Hollywood Weighs Impact of ‘Dark Knight Rises’ Shooting
Grief may have weighed heavily on the minds of Hollywood executives on Friday after the massacre at a midnight screening of The Dark Knight Rises, but so must have money. After all, the latest Batman sequel’s release this weekend was supposed to be one of the biggest movie openings of all time, and tens (maybe hundreds) of millions of dollars were at stake.
Before the Friday morning tragedy, The Dark Knight Rises had been on track to rival the record-breaking $207 million opening of The Avengers earlier this summer. Midnight screenings (which took place before the news of the Colorado shooting broke) yielded an estimated $30.6 million, according to distributor Warner Bros., a figure second only to the $43.5 million earned at midnight screenings of the final Harry Potter movie last summer. Still, wouldn’t escapist moviegoers prefer to see something other than the film the victims were watching, a picture whose grim tone and relentless violence would serve only as further reminders of the real-life horror?
Warner Bros. has already taken some steps to avoid insensitive reminders. On Friday morning, the studio yanked the trailers for its upcoming release Gangster Squad – which contains a sequence in which gunmen shoot up a cinema – from theaters (including some where it preceded screenings of The Dark Knight Rises) and from the Internet. The studio also canceled a premiere for The Dark Knight Rises in Paris, a move that underscores the fact that the film’s potentially massive overseas take is also at risk.
In America, many theater chains showing the movie were preparing to beef up security with additional personnel. Of course, the extra cost to exhibitors and the added hassle for viewers may dampen the weekend box office as well.
“Families will be much more cautious about bringing their brood to the theaters this weekend,” Jeff Bock, senior box office analyst at Exhibitor Relations Co, tells Rolling Stone. “The reality of what happened in Aurora cannot be overlooked or placated. The violence inherent to The Dark Knight Rises may just be too much for people looking for simple escapism this weekend, considering the reality of what happened. And for potential moviegoers that were wary about seeing it in the first place, they may just skip it altogether.”
Gitesh Pandya, editor of Box Office Guru, believes the killings won’t have much effect on the film’s opening take. “It’s an awful and senseless tragedy and the opening weekend may see a minor impact,” Pandya says. “Those now resisting the film and those even more curious may end up canceling each other out.”
Beyond its implications for opening weekend, however, the Colorado rampage “sent quite a shockwave down Hollywood’s backlots,” Bock says.

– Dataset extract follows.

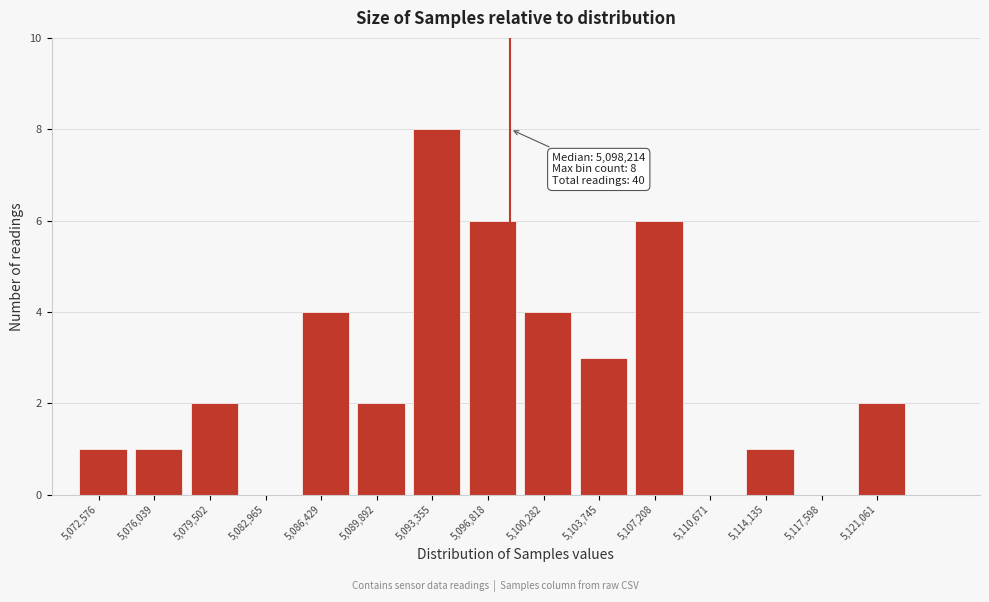

Reading left to right, list all the values displayed in this chart.

5,072,576=1	5,076,039=1	5,079,502=2	5,082,965=0	5,086,429=4	5,089,892=2	5,093,355=8	5,096,818=6	5,100,282=4	5,103,745=3	5,107,208=6	5,110,671=0	5,114,135=1	5,117,598=0	5,121,061=2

He predicts that the tragedy would force the MPAA ratings board to be less lenient about violence. (The Dark Knight Rises is rated PG-13, not R.) “This shooting may have far-reaching ramifications as far as the MPAA is concerned,” he says. “It will certainly fuel conservatives’ fire about violence in movies, now that they have a horrific incident to fall back on.”
Not that stricter ratings will stop Hollywood from making violent entertainment. “Darker action films and comic movies will continue to get made,” Pandya says.”They are not at fault here.”
The immediate impact is still hard to gauge. Late Friday, Warner Bros. issued a statement saying it wouldn’t release box office estimates until Monday, out of respect for the Aurora victims. Nonetheless, Deadline estimated that the film had earned $77 million on Friday (including the tally from midnight screenings and presold tickets), putting it on track for a weekend total of about $170 million. That would fall well short of the Avengers milestone but would still set a record for a 2D movie. (Based on estimates from rival studios, Variety is putting Friday’s earnings at $75 million.)
At least one theater figured out how to encourage people to see The Dark Knight Rises without appearing insensitive. That was Hollywood’s ArcLight Cinema, which put up a collection box for donations to the victims’ families.